I am waiting for P2P ISAs, then will move some cash that way
already have a ZOPA account, so ready to move when they bring them on to the market
I think it looks pretty attractive once you get the tax free option
31 here and I don’t feel like I’m struggling to catch up, very few people younger than 30 give any real thought to investing!
I’ve always had a pension and have a small preserved DB pot from a government job, a stakeholder pension (went indexy with this last year) and chunks of LifeStrategy 60% (small) and 80% (larger).
Luckily I don’t feel the urge to spend all that much, but doing something that’s different from the herd is very tough at times. When peers are talking about cars, consoles and season tickets you do feel like the odd man out. Which is funny, as none of the things that I’m ‘missing out on’ are things I want. The human brain is a complex, silly thing at times.
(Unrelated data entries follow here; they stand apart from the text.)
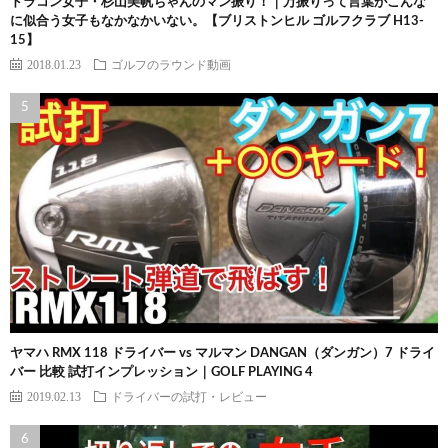
ドラコン女子・杉山美帆ちゃんのマン振り！｜万振りって言葉がこんな
に似合う女子もなかなかいない。【ブリストンヒル ゴルフクラブ H13-
15】
2018.01.23
ゴルフのラウンド動画
ヤマハ RMX 118 ドライバー vs マルマン DANGAN（ダンガン）7 ドライ
バー 比較 試打インプレッション｜GOLF PLAYING 4
2019.02.13
ドライバーの試打・レビュー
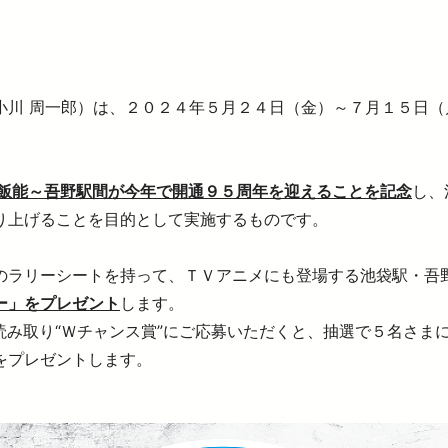
お子さま連れのお客さま・
大規模地震への備え
妊娠中のお客さま
イベント・キャンペーン
おトクなきっぷ
っと知りたい！西武線沿線の暮らし
公式YouTube
西武ニュース fillute
サイクルトレイン
 Lost＆Found
広報誌 西武鉄道かわら版
川 周一郎）は、２０２４年５月２４日（金）～７月１５日（
害に強い西武線
スポーツ・文化活動
ライフサポート
デジタル西武時刻表
西武線運転シミュレータ 体験可能施設情報
ークスポット
フィットネス
ショッピング
電車図鑑
介助事前受付サービス
介助事前受付サービス
ASMO電子マネー
SEIBU PRINCE CLUBカードセゾン
 飯能～吾野駅間が今年で開通９５周年を迎えることを記念
し、
武鉄道グッズ
地域活性化に関する取り組み
り上げることを目的として実施するものです。
武鉄道 子育て応援サイト
ラリーシートを持って、ＴＶアニメにも登場する池袋駅・吾
ー」をプレゼント
します。
み取り“Ｗチャンス賞”にご応募いただくと、抽選で５名さま
をプレゼントします。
My main takeaway from index investing is that my ego makes no difference to my success (it might even reduce it). This causes some cracking arguments, including with an IFA relative who has made a lot of money during property and equity booms and refuses to accept that a ‘lose the fewest points’ strategy might work.
I was 16 when I first started investing in shares and I started out with £250 purchases then the floatation of the electric companies I went in with everything I had,a few years later and trebling of my investment I sold everything for a run down house,then let it out,after that it just escalated into F I.
Everyone has to start somewhere and with the information available now compared with when I started out is fantastic, this site especially gives some fantastic articles which I share on Facebook,but I have found out not everyone is interested like us,if only they knew I was giving them the blueprint to financial independence.
Its hard to tell people how important compound interest is without sounding a bit freaky or geeky.
@ Luke – Yes, I get that odd man out feeling too sometimes. It’s only natural to want to form stronger bonds with your peers, it’s just a shame they’re into the wrong kind of bonds 😉
Steve makes an interesting point too about people’s lack of stamina when it comes to personal finance. A lot of people are interested for 5 minutes when they find out I know a bit about investing but very, very few genuinely want to learn anything about it. Even people who are good with money from a salary or bargain-hunting p-o-v soon wilt when it comes to investing.
So much about investing seems inimical to the human brain that expecting people to manage their own financial fate through defined contribution pension systems is tantamount to throwing them to the wolves. To me that’s the strongest reason to be cheerful about the mooted move to Dutch-style collective pensions.
“expecting people to manage their own financial fate through defined contribution pension systems is tantamount to throwing them to the wolves”: it falls into the class ‘fine theory, wrong species’.
In my late 40’s now but started with a pension at 21 and luckily started investing in my late 20’s with PEPS and ISA’s later on. I’ve seen the crashes and peaks and treat them with the same…. feel a Kippling IF moment coming. Places like this site provide so much good information and information is power… well sometimes…. read the enjoyable confessions booth!!